Rewrite the items below as one numbered list with no blank lines.
━━━ Listing
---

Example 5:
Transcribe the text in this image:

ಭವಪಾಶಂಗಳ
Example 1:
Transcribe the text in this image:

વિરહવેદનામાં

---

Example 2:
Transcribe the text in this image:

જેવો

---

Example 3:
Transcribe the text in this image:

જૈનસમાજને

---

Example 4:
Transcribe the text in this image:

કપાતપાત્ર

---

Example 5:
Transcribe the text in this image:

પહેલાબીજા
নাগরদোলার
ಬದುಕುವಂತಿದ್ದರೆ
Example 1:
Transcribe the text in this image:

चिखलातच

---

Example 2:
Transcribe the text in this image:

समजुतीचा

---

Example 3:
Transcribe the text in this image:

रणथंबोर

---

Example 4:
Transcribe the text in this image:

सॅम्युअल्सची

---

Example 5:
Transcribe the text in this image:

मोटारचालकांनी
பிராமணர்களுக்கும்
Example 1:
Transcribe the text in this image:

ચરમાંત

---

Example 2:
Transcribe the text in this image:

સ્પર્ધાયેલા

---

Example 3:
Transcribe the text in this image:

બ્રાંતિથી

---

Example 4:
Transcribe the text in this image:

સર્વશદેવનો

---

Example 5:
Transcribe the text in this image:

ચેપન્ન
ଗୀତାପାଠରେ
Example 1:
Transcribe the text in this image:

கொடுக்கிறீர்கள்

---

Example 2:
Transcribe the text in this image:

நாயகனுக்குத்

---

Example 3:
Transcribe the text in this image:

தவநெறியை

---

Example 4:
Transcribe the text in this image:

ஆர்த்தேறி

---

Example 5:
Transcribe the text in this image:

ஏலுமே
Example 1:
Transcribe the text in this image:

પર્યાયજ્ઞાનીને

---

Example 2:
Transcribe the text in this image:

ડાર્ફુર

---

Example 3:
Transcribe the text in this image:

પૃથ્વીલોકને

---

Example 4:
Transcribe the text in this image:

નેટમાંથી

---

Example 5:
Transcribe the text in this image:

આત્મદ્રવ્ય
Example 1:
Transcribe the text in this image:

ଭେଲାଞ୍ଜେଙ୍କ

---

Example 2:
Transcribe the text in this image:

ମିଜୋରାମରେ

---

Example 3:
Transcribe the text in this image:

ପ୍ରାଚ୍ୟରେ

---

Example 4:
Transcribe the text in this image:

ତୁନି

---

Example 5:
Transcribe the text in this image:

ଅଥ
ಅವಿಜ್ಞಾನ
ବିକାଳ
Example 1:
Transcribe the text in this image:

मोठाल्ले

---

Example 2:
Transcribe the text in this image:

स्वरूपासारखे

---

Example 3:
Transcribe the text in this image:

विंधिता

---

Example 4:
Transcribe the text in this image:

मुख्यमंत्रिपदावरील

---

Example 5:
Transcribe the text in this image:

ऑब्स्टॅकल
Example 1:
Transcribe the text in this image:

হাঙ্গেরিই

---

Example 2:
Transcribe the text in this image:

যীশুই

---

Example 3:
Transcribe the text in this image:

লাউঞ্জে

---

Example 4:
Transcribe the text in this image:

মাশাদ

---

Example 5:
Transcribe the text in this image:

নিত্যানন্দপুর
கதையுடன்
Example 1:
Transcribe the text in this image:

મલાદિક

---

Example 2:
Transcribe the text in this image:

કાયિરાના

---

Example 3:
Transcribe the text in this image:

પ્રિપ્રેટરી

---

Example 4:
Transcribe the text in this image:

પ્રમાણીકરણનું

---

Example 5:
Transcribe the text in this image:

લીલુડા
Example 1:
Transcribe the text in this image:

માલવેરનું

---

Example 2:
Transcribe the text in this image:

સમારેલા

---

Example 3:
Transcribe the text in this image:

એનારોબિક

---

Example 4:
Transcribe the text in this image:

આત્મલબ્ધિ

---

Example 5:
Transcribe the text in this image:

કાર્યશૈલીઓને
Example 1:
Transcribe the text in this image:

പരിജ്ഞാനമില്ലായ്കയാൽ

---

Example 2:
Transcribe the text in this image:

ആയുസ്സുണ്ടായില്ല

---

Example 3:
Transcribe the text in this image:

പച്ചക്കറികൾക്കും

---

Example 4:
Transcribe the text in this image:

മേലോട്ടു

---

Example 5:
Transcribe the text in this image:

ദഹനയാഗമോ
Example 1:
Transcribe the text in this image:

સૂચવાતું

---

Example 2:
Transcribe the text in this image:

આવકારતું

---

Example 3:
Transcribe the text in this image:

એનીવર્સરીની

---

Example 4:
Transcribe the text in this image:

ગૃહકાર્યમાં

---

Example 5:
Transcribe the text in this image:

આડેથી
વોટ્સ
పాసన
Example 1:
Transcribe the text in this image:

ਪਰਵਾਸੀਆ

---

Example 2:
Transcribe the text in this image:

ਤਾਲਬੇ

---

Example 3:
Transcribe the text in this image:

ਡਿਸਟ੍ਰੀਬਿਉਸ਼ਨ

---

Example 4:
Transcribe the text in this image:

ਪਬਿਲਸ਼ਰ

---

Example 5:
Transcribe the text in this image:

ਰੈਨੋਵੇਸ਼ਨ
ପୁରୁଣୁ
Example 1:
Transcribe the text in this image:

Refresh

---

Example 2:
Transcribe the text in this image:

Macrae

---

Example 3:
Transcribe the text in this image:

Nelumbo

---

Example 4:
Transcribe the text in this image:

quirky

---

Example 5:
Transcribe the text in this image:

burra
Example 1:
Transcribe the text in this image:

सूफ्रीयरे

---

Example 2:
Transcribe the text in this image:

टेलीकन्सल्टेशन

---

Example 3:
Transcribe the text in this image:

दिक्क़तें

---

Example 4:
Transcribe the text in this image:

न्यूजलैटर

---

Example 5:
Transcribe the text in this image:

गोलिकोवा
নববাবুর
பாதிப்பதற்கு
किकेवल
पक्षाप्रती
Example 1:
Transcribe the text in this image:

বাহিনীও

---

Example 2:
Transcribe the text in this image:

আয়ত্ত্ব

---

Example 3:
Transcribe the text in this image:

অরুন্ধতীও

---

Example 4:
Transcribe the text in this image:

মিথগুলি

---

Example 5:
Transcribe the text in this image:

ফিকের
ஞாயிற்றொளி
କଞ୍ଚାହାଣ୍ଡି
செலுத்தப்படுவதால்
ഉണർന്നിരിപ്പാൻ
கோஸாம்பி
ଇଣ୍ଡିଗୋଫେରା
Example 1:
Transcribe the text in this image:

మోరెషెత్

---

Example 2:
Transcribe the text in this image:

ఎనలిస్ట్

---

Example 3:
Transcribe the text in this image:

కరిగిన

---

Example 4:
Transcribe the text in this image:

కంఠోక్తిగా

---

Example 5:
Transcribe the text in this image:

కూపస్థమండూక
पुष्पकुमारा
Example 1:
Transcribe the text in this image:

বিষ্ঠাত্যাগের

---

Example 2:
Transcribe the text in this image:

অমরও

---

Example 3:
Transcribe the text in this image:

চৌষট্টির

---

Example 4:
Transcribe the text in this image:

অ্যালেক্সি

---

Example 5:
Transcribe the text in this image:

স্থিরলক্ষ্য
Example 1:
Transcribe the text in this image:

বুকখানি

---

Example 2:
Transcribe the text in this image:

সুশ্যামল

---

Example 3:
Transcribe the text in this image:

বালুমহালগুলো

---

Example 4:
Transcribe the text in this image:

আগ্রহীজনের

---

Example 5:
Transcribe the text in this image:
━━━━━━
## The answer:
1. ---
2. Example 5:
3. Transcribe the text in this image:
4. ಭವಪಾಶಂಗಳ
5. Example 1:
6. Transcribe the text in this image:
7. વિરહવેદનામાં
8. ---
9. Example 2:
10. Transcribe the text in this image:
11. જેવો
12. ---
13. Example 3:
14. Transcribe the text in this image:
15. જૈનસમાજને
16. ---
17. Example 4:
18. Transcribe the text in this image:
19. કપાતપાત્ર
20. ---
21. Example 5:
22. Transcribe the text in this image:
23. પહેલાબીજા
24. নাগরদোলার
25. ಬದುಕುವಂತಿದ್ದರೆ
26. Example 1:
27. Transcribe the text in this image:
28. चिखलातच
29. ---
30. Example 2:
31. Transcribe the text in this image:
32. समजुतीचा
33. ---
34. Example 3:
35. Transcribe the text in this image:
36. रणथंबोर
37. ---
38. Example 4:
39. Transcribe the text in this image:
40. सॅम्युअल्सची
41. ---
42. Example 5:
43. Transcribe the text in this image:
44. मोटारचालकांनी
45. பிராமணர்களுக்கும்
46. Example 1:
47. Transcribe the text in this image:
48. ચરમાંત
49. ---
50. Example 2:
51. Transcribe the text in this image:
52. સ્પર્ધાયેલા
53. ---
54. Example 3:
55. Transcribe the text in this image:
56. બ્રાંતિથી
57. ---
58. Example 4:
59. Transcribe the text in this image:
60. સર્વશદેવનો
61. ---
62. Example 5:
63. Transcribe the text in this image:
64. ચેપન્ન
65. ଗୀତାପାଠରେ
66. Example 1:
67. Transcribe the text in this image:
68. கொடுக்கிறீர்கள்
69. ---
70. Example 2:
71. Transcribe the text in this image:
72. நாயகனுக்குத்
73. ---
74. Example 3:
75. Transcribe the text in this image:
76. தவநெறியை
77. ---
78. Example 4:
79. Transcribe the text in this image:
80. ஆர்த்தேறி
81. ---
82. Example 5:
83. Transcribe the text in this image:
84. ஏலுமே
85. Example 1:
86. Transcribe the text in this image:
87. પર્યાયજ્ઞાનીને
88. ---
89. Example 2:
90. Transcribe the text in this image:
91. ડાર્ફુર
92. ---
93. Example 3:
94. Transcribe the text in this image:
95. પૃથ્વીલોકને
96. ---
97. Example 4:
98. Transcribe the text in this image:
99. નેટમાંથી
100. ---
101. Example 5:
102. Transcribe the text in this image:
103. આત્મદ્રવ્ય
104. Example 1:
105. Transcribe the text in this image:
106. ଭେଲାଞ୍ଜେଙ୍କ
107. ---
108. Example 2:
109. Transcribe the text in this image:
110. ମିଜୋରାମରେ
111. ---
112. Example 3:
113. Transcribe the text in this image:
114. ପ୍ରାଚ୍ୟରେ
115. ---
116. Example 4:
117. Transcribe the text in this image:
118. ତୁନି
119. ---
120. Example 5:
121. Transcribe the text in this image:
122. ଅଥ
123. ಅವಿಜ್ಞಾನ
124. ବିକାଳ
125. Example 1:
126. Transcribe the text in this image:
127. मोठाल्ले
128. ---
129. Example 2:
130. Transcribe the text in this image:
131. स्वरूपासारखे
132. ---
133. Example 3:
134. Transcribe the text in this image:
135. विंधिता
136. ---
137. Example 4:
138. Transcribe the text in this image:
139. मुख्यमंत्रिपदावरील
140. ---
141. Example 5:
142. Transcribe the text in this image:
143. ऑब्स्टॅकल
144. Example 1:
145. Transcribe the text in this image:
146. হাঙ্গেরিই
147. ---
148. Example 2:
149. Transcribe the text in this image:
150. যীশুই
151. ---
152. Example 3:
153. Transcribe the text in this image:
154. লাউঞ্জে
155. ---
156. Example 4:
157. Transcribe the text in this image:
158. মাশাদ
159. ---
160. Example 5:
161. Transcribe the text in this image:
162. নিত্যানন্দপুর
163. கதையுடன்
164. Example 1:
165. Transcribe the text in this image:
166. મલાદિક
167. ---
168. Example 2:
169. Transcribe the text in this image:
170. કાયિરાના
171. ---
172. Example 3:
173. Transcribe the text in this image:
174. પ્રિપ્રેટરી
175. ---
176. Example 4:
177. Transcribe the text in this image:
178. પ્રમાણીકરણનું
179. ---
180. Example 5:
181. Transcribe the text in this image:
182. લીલુડા
183. Example 1:
184. Transcribe the text in this image:
185. માલવેરનું
186. ---
187. Example 2:
188. Transcribe the text in this image:
189. સમારેલા
190. ---
191. Example 3:
192. Transcribe the text in this image:
193. એનારોબિક
194. ---
195. Example 4:
196. Transcribe the text in this image:
197. આત્મલબ્ધિ
198. ---
199. Example 5:
200. Transcribe the text in this image:
201. કાર્યશૈલીઓને
202. Example 1:
203. Transcribe the text in this image:
204. പരിജ്ഞാനമില്ലായ്കയാൽ
205. ---
206. Example 2:
207. Transcribe the text in this image:
208. ആയുസ്സുണ്ടായില്ല
209. ---
210. Example 3:
211. Transcribe the text in this image:
212. പച്ചക്കറികൾക്കും
213. ---
214. Example 4:
215. Transcribe the text in this image:
216. മേലോട്ടു
217. ---
218. Example 5:
219. Transcribe the text in this image:
220. ദഹനയാഗമോ
221. Example 1:
222. Transcribe the text in this image:
223. સૂચવાતું
224. ---
225. Example 2:
226. Transcribe the text in this image:
227. આવકારતું
228. ---
229. Example 3:
230. Transcribe the text in this image:
231. એનીવર્સરીની
232. ---
233. Example 4:
234. Transcribe the text in this image:
235. ગૃહકાર્યમાં
236. ---
237. Example 5:
238. Transcribe the text in this image:
239. આડેથી
240. વોટ્સ
241. పాసన
242. Example 1:
243. Transcribe the text in this image:
244. ਪਰਵਾਸੀਆ
245. ---
246. Example 2:
247. Transcribe the text in this image:
248. ਤਾਲਬੇ
249. ---
250. Example 3:
251. Transcribe the text in this image:
252. ਡਿਸਟ੍ਰੀਬਿਉਸ਼ਨ
253. ---
254. Example 4:
255. Transcribe the text in this image:
256. ਪਬਿਲਸ਼ਰ
257. ---
258. Example 5:
259. Transcribe the text in this image:
260. ਰੈਨੋਵੇਸ਼ਨ
261. ପୁରୁଣୁ
262. Example 1:
263. Transcribe the text in this image:
264. Refresh
265. ---
266. Example 2:
267. Transcribe the text in this image:
268. Macrae
269. ---
270. Example 3:
271. Transcribe the text in this image:
272. Nelumbo
273. ---
274. Example 4:
275. Transcribe the text in this image:
276. quirky
277. ---
278. Example 5:
279. Transcribe the text in this image:
280. burra
281. Example 1:
282. Transcribe the text in this image:
283. सूफ्रीयरे
284. ---
285. Example 2:
286. Transcribe the text in this image:
287. टेलीकन्सल्टेशन
288. ---
289. Example 3:
290. Transcribe the text in this image:
291. दिक्क़तें
292. ---
293. Example 4:
294. Transcribe the text in this image:
295. न्यूजलैटर
296. ---
297. Example 5:
298. Transcribe the text in this image:
299. गोलिकोवा
300. নববাবুর
301. பாதிப்பதற்கு
302. किकेवल
303. पक्षाप्रती
304. Example 1:
305. Transcribe the text in this image:
306. বাহিনীও
307. ---
308. Example 2:
309. Transcribe the text in this image:
310. আয়ত্ত্ব
311. ---
312. Example 3:
313. Transcribe the text in this image:
314. অরুন্ধতীও
315. ---
316. Example 4:
317. Transcribe the text in this image:
318. মিথগুলি
319. ---
320. Example 5:
321. Transcribe the text in this image:
322. ফিকের
323. ஞாயிற்றொளி
324. କଞ୍ଚାହାଣ୍ଡି
325. செலுத்தப்படுவதால்
326. ഉണർന്നിരിപ്പാൻ
327. கோஸாம்பி
328. ଇଣ୍ଡିଗୋଫେରା
329. Example 1:
330. Transcribe the text in this image:
331. మోరెషెత్
332. ---
333. Example 2:
334. Transcribe the text in this image:
335. ఎనలిస్ట్
336. ---
337. Example 3:
338. Transcribe the text in this image:
339. కరిగిన
340. ---
341. Example 4:
342. Transcribe the text in this image:
343. కంఠోక్తిగా
344. ---
345. Example 5:
346. Transcribe the text in this image:
347. కూపస్థమండూక
348. पुष्पकुमारा
349. Example 1:
350. Transcribe the text in this image:
351. বিষ্ঠাত্যাগের
352. ---
353. Example 2:
354. Transcribe the text in this image:
355. অমরও
356. ---
357. Example 3:
358. Transcribe the text in this image:
359. চৌষট্টির
360. ---
361. Example 4:
362. Transcribe the text in this image:
363. অ্যালেক্সি
364. ---
365. Example 5:
366. Transcribe the text in this image:
367. স্থিরলক্ষ্য
368. Example 1:
369. Transcribe the text in this image:
370. বুকখানি
371. ---
372. Example 2:
373. Transcribe the text in this image:
374. সুশ্যামল
375. ---
376. Example 3:
377. Transcribe the text in this image:
378. বালুমহালগুলো
379. ---
380. Example 4:
381. Transcribe the text in this image:
382. আগ্রহীজনের
383. ---
384. Example 5:
385. Transcribe the text in this image:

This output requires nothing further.